Если же над «Четвергом» хотя бы немного задумывались, его, как ни странно, считали апологией беззаконной свободы. Казалось бы, опасность совсем иная — книгу нетрудно воспринять как защиту насильственного порядка; так и понял ее, например, Муссолини. Легко представить себе человека, которому мерзка тайная охота за инакомыслящими; людей таких, к счастью, много и сейчас, а среди интеллигенции 20-х годов их было, наверное, больше. Легко представить, что такой человек просто читать не сможет, как сыск приравнивается к мученичеству и геройству. Но нет; те, кто замечал в «Четверге» хотя бы подобие смысла, восхищались его «левизной». Автор предисловия к одному из тогдашних изданий писал: «Когда наступает эпоха отвращения к старым дорогам (…) роман Честертона послужит для вояжеров путеводителем. (…) Занимательность, сделанность, игра контрастами респектабельного с вульгарным, культ современности, темп — это те компасы, с помощью которых открыватели Америк в литературе достигнут своих целей. Глаза для учебы — на Честертона».[*] Более того — намного позже, в одном из сравнительно недавних предисловий английский критик называет «Четверг» великим издевательством над всем благопристойным и установленным, и только.

Попробуем же разобраться в том, зачем писал Честертон эту книгу и чему хотел научить. Начнем издалека.

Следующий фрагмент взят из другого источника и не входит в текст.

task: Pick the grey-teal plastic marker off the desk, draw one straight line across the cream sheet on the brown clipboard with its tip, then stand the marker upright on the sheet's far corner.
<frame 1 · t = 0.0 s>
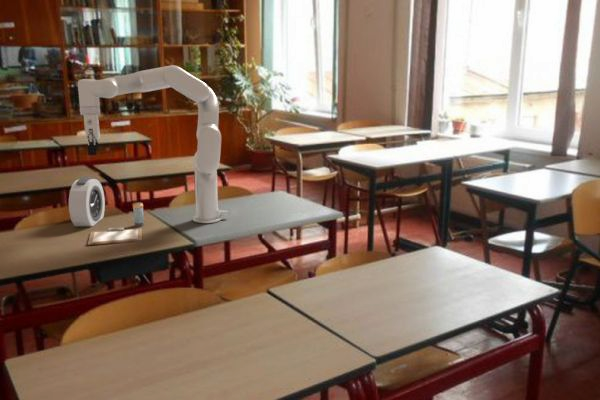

Незадолго до смерти Честертон, уставший от странных мнений о «Четверге», обратил внимание читателей на подзаголовок «Страшный сон». Вряд ли он хотел сказать, что роман этот — просто несуразный кошмар, который не стоит воспринимать серьезно. Оговорим сразу то, что очень важно, когда хочешь правильно понять Честертона: в одном — дурном — смысле слово «серьезный» было для него синонимом слов «высокомерный», «многозначительный», «самодовольный», то есть в его системе ценностей попросту «глупый». К такой серьезности он стремиться не мог, напротив — всячески ее избегал, иногда сбивая с толку читателя, который начинал относиться к нему свысока. К несчастью, мало кто любит и понимает намеренное снижение тона, то смирение смеха, которое некогда было знаком высокого, истинного юродства. Для Честертона же оно исключительно ценно; недаром он писал, что «секрет жизни — в смехе и смирении». Однако он же сказал: «Я никогда не относился всерьез к себе, но всегда воспринимал всерьез свои мнения». Смешное не стояло для него ни в одном ряду с глумлением и цинизмом, ни даже в одном ряду с бездумной забавой. Он был на удивление, на редкость убежденным человеком и писал легко, но не легковесно.